LawPivot, founded in November 2009 and launched in August 2010, is backed by Google Ventures and other investment firms. It's goal, Gupta said, is "essentially to disrupt the legal industry."
The legal advice website previously only served California. As of Thursday, it is open to business nationwide.
LawPivot is at its heart a social question answering service like Quora, but one that recognizes the corporate need for discretion. "A lot of legal questions that companies ask are sensitive, so they don't feel comfortable asking publicly," said Gupta.
Using the service, companies can post confidential questions to as many as 10 attorneys and receive legal advice that, for the moment, is free. For participating attorneys, offering advice is a form of lead generation and may result in a paying client.
"What's happening with general legal advice is it's really becoming commoditized," said Gupta. At the same time, he said, many companies are not going to be satisfied by a search for publicly accessible summaries of common legal issues.

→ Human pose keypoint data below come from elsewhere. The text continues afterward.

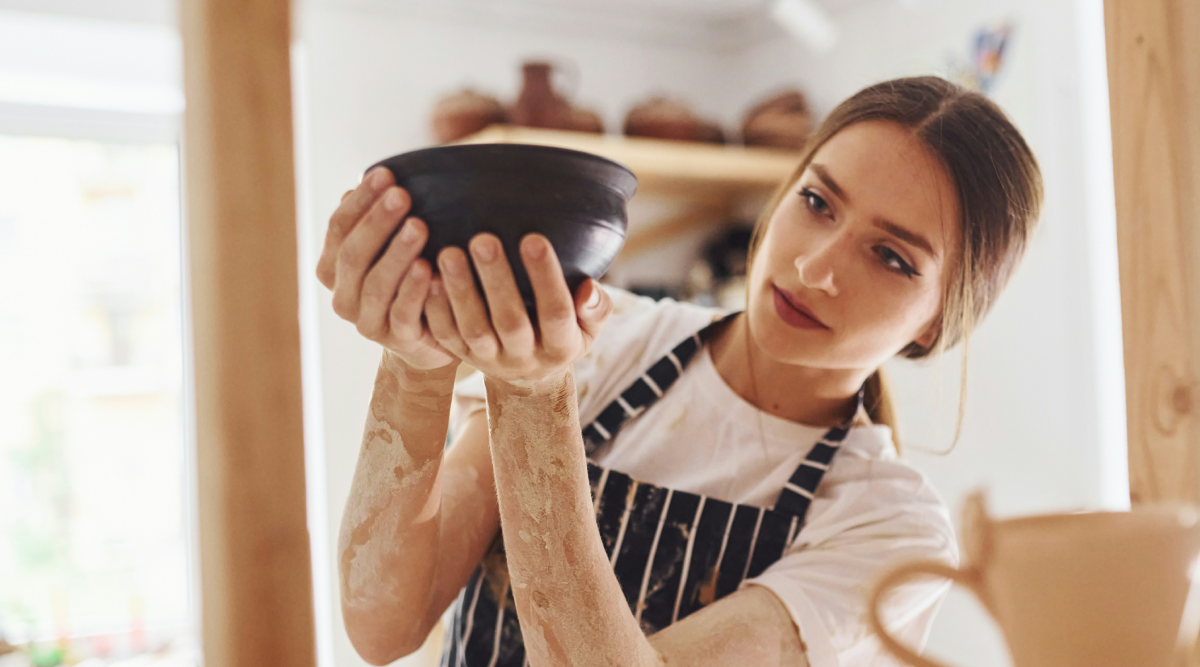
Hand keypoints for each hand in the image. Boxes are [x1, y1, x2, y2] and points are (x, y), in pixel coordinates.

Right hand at [316, 167, 456, 370]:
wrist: (428, 338)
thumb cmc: (408, 281)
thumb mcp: (392, 249)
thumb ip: (380, 221)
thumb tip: (373, 177)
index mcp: (334, 269)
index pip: (339, 228)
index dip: (361, 201)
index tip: (386, 174)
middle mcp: (343, 296)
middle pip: (354, 253)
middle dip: (378, 221)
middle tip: (403, 194)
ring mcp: (366, 321)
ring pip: (376, 284)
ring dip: (397, 252)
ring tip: (419, 226)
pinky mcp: (396, 339)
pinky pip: (403, 313)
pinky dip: (414, 290)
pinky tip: (429, 268)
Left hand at [424, 233, 611, 386]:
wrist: (529, 377)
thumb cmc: (564, 333)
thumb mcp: (589, 328)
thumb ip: (596, 307)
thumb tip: (588, 289)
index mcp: (561, 346)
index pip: (557, 312)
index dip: (546, 278)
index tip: (534, 238)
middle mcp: (525, 357)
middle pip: (510, 321)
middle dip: (496, 279)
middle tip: (483, 239)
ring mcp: (490, 359)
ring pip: (473, 329)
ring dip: (459, 291)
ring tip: (448, 253)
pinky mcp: (462, 356)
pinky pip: (446, 335)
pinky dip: (435, 307)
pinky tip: (427, 276)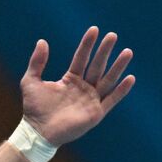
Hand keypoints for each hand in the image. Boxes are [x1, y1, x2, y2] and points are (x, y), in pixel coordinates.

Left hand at [20, 26, 134, 145]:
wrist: (37, 132)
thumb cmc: (33, 109)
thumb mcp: (31, 81)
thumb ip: (37, 62)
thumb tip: (42, 41)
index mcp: (70, 80)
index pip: (81, 58)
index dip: (87, 45)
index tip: (94, 29)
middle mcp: (83, 88)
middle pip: (97, 66)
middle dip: (104, 51)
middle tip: (112, 35)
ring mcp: (91, 100)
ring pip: (108, 80)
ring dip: (118, 66)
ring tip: (127, 51)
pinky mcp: (96, 113)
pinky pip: (111, 100)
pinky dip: (121, 90)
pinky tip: (130, 78)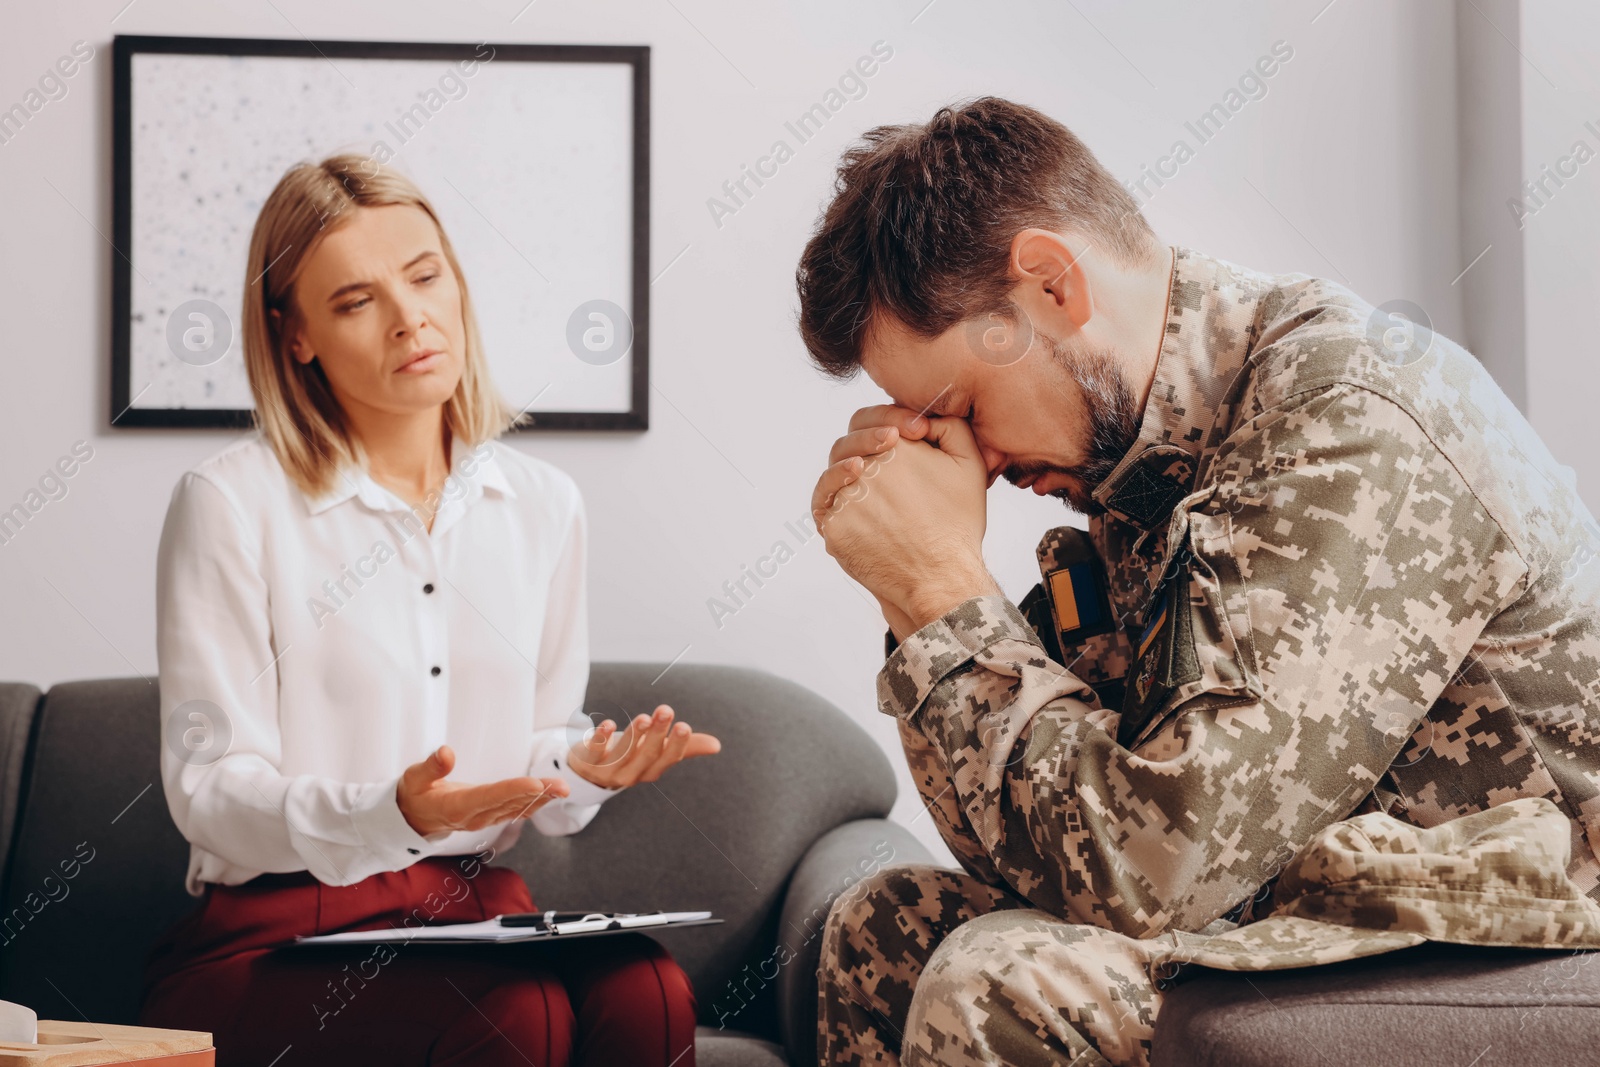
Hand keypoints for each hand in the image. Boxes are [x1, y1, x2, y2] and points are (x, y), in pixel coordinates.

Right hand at [397, 744, 567, 836]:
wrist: (413, 819)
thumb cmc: (414, 795)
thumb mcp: (413, 779)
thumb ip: (431, 768)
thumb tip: (446, 752)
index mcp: (456, 807)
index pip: (489, 797)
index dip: (513, 790)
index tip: (534, 784)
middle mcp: (475, 817)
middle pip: (510, 803)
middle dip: (537, 793)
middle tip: (562, 784)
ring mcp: (484, 820)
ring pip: (517, 809)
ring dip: (542, 798)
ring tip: (563, 787)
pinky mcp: (490, 817)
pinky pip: (517, 811)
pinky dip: (536, 803)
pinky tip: (551, 795)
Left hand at [567, 704, 720, 789]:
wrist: (590, 772)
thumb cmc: (630, 755)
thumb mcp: (655, 751)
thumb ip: (683, 746)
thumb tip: (717, 746)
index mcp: (651, 769)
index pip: (668, 758)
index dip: (676, 744)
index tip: (684, 726)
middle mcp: (632, 774)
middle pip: (646, 755)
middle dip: (657, 734)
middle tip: (665, 710)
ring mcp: (608, 771)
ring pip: (623, 754)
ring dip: (633, 736)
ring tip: (644, 718)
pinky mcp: (587, 763)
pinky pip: (594, 754)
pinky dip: (600, 739)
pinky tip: (607, 723)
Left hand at [811, 405, 1000, 631]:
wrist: (941, 577)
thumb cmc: (958, 523)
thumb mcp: (970, 464)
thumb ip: (950, 426)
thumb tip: (922, 416)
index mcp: (895, 447)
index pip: (868, 420)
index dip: (880, 425)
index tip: (899, 438)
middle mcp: (864, 469)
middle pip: (847, 448)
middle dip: (864, 452)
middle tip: (884, 471)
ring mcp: (844, 499)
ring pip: (834, 479)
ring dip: (847, 480)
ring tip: (870, 490)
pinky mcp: (833, 528)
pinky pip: (828, 510)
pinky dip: (841, 510)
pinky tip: (864, 517)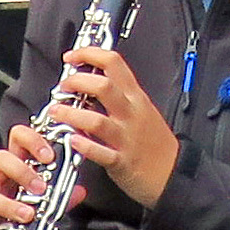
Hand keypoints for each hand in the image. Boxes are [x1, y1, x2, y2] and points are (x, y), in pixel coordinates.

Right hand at [0, 127, 58, 229]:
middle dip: (21, 170)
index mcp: (19, 168)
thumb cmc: (24, 215)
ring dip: (10, 203)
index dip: (32, 141)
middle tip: (40, 187)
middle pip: (1, 159)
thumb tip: (79, 190)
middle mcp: (2, 180)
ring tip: (28, 214)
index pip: (20, 141)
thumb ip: (62, 196)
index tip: (49, 155)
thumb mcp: (47, 204)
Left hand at [44, 38, 182, 209]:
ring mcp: (126, 138)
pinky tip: (72, 140)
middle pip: (103, 87)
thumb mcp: (144, 110)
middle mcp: (131, 114)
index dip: (89, 54)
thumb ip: (120, 96)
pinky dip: (84, 145)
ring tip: (57, 112)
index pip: (114, 64)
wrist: (173, 174)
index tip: (73, 57)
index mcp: (136, 98)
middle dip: (77, 82)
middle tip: (64, 86)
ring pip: (96, 120)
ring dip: (71, 114)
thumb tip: (90, 83)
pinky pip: (100, 152)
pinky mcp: (121, 162)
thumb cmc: (155, 143)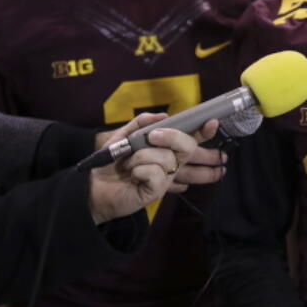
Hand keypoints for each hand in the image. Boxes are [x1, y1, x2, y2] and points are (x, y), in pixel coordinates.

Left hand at [87, 113, 209, 223]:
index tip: (213, 122)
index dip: (204, 131)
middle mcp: (170, 162)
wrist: (93, 185)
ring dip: (141, 156)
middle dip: (173, 137)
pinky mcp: (157, 190)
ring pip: (167, 158)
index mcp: (165, 148)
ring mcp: (165, 177)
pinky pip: (155, 173)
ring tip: (129, 164)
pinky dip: (139, 170)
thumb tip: (162, 116)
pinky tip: (133, 176)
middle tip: (154, 137)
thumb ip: (141, 123)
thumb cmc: (111, 162)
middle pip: (188, 147)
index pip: (190, 138)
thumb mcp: (123, 136)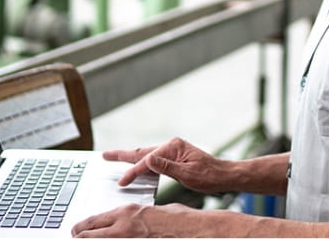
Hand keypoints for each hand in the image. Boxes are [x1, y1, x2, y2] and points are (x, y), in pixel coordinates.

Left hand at [71, 203, 194, 237]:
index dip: (79, 229)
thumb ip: (131, 217)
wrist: (189, 228)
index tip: (76, 232)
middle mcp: (121, 227)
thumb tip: (122, 222)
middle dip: (79, 238)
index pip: (90, 221)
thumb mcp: (148, 211)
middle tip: (76, 238)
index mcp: (125, 212)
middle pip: (85, 235)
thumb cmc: (175, 218)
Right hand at [105, 137, 232, 193]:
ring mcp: (173, 151)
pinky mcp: (174, 157)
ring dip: (130, 158)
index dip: (133, 172)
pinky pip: (153, 160)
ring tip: (113, 158)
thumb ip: (167, 167)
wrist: (223, 175)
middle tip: (105, 156)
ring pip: (146, 155)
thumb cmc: (209, 176)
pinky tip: (135, 166)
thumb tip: (149, 159)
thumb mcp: (188, 174)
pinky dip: (141, 163)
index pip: (148, 161)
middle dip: (122, 155)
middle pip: (142, 152)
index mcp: (174, 147)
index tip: (122, 182)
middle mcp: (172, 145)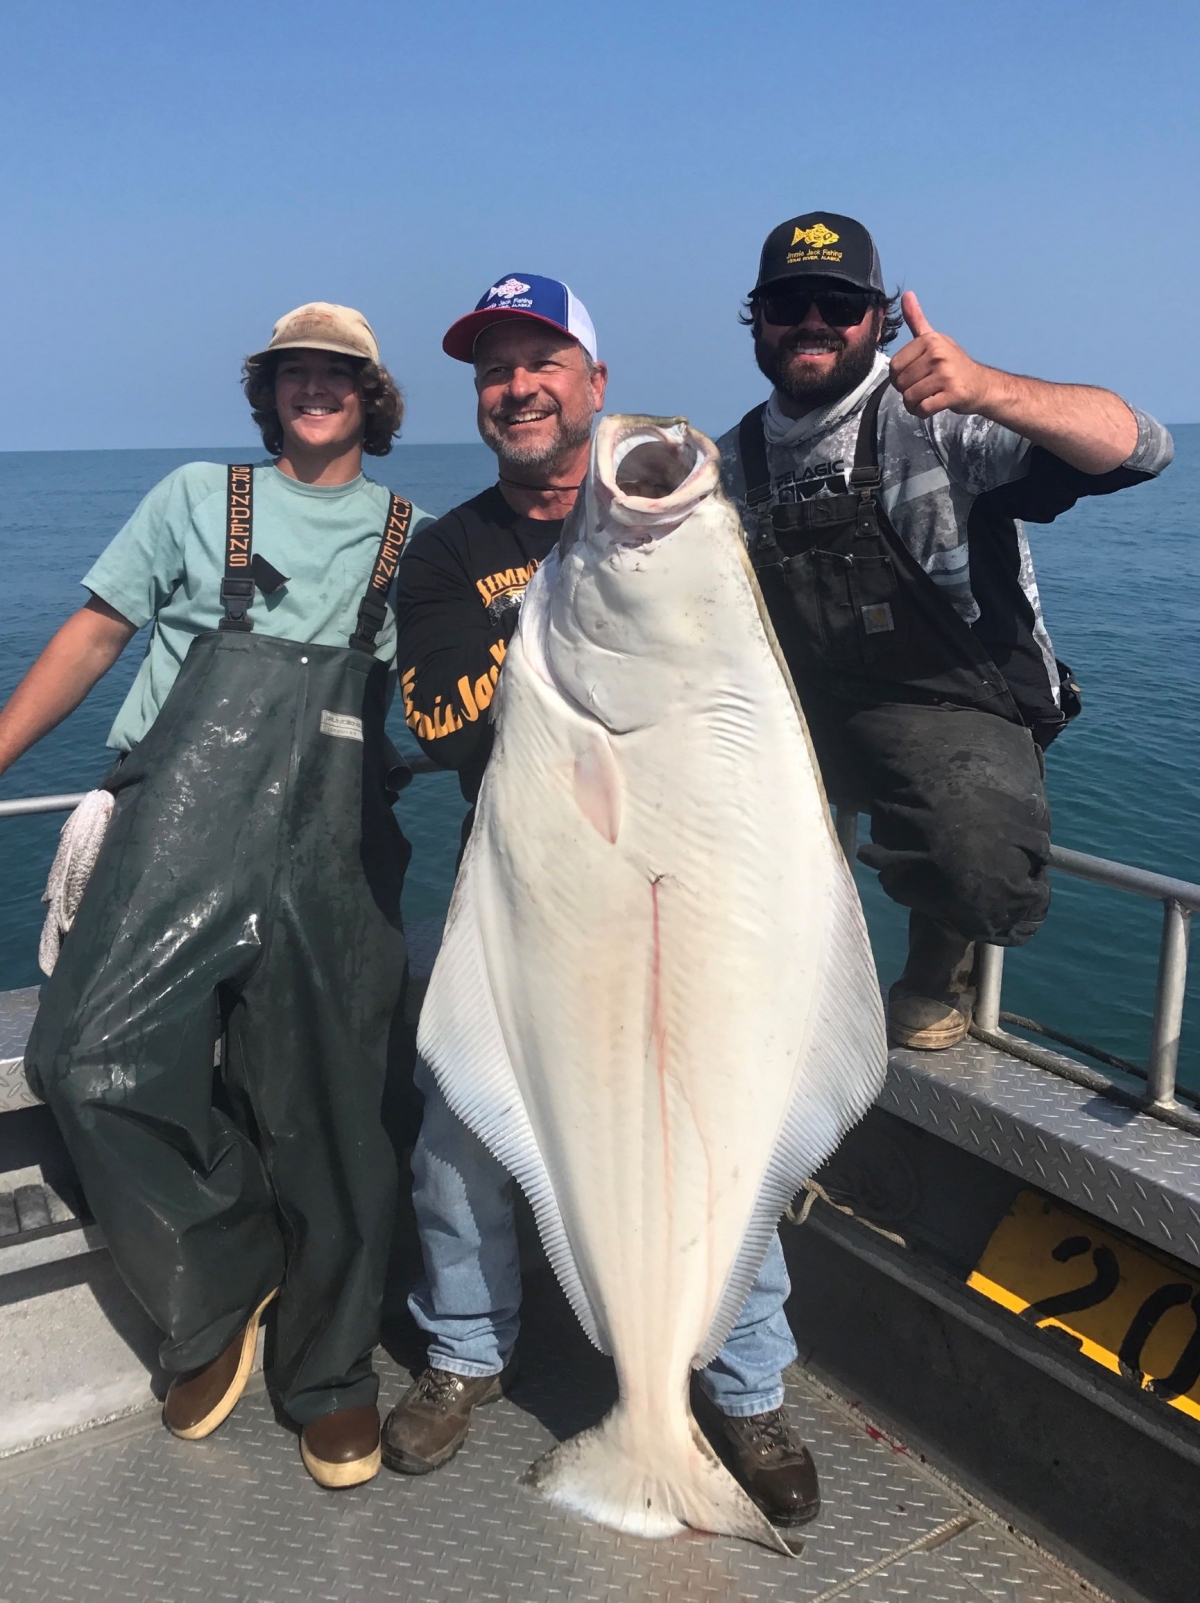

Gupta said that while lawyers are typically judged by how much business they generate, they usually aren't trained in business development, which is to say marketing themselves to new clients. And the old ways of maintaining a high profile for potential clients--writing articles, speaking at events--are being eclipsed by social media, he argued.
Using LawPivot, attorneys can build up a social reputation by answering questions. When a lawyer responds to a question, the fact that he or she responded is displayed on his or her profile and that's publicly searchable, Gupta explained.
"This is a way for lawyers to actually create a reputation online," said Gupta. "The more questions you answer, the more connections you make."
At the moment, LawPivot is free, but the site eventually plans to charge companies for legal advice, either on a per question basis or in the form of a monthly fee. It will also be offering attorneys the opportunity to enhance their profiles with certain features for a fee at some point.
"We feel like we have a solution that allows social media to be used by lawyers," said Gupta.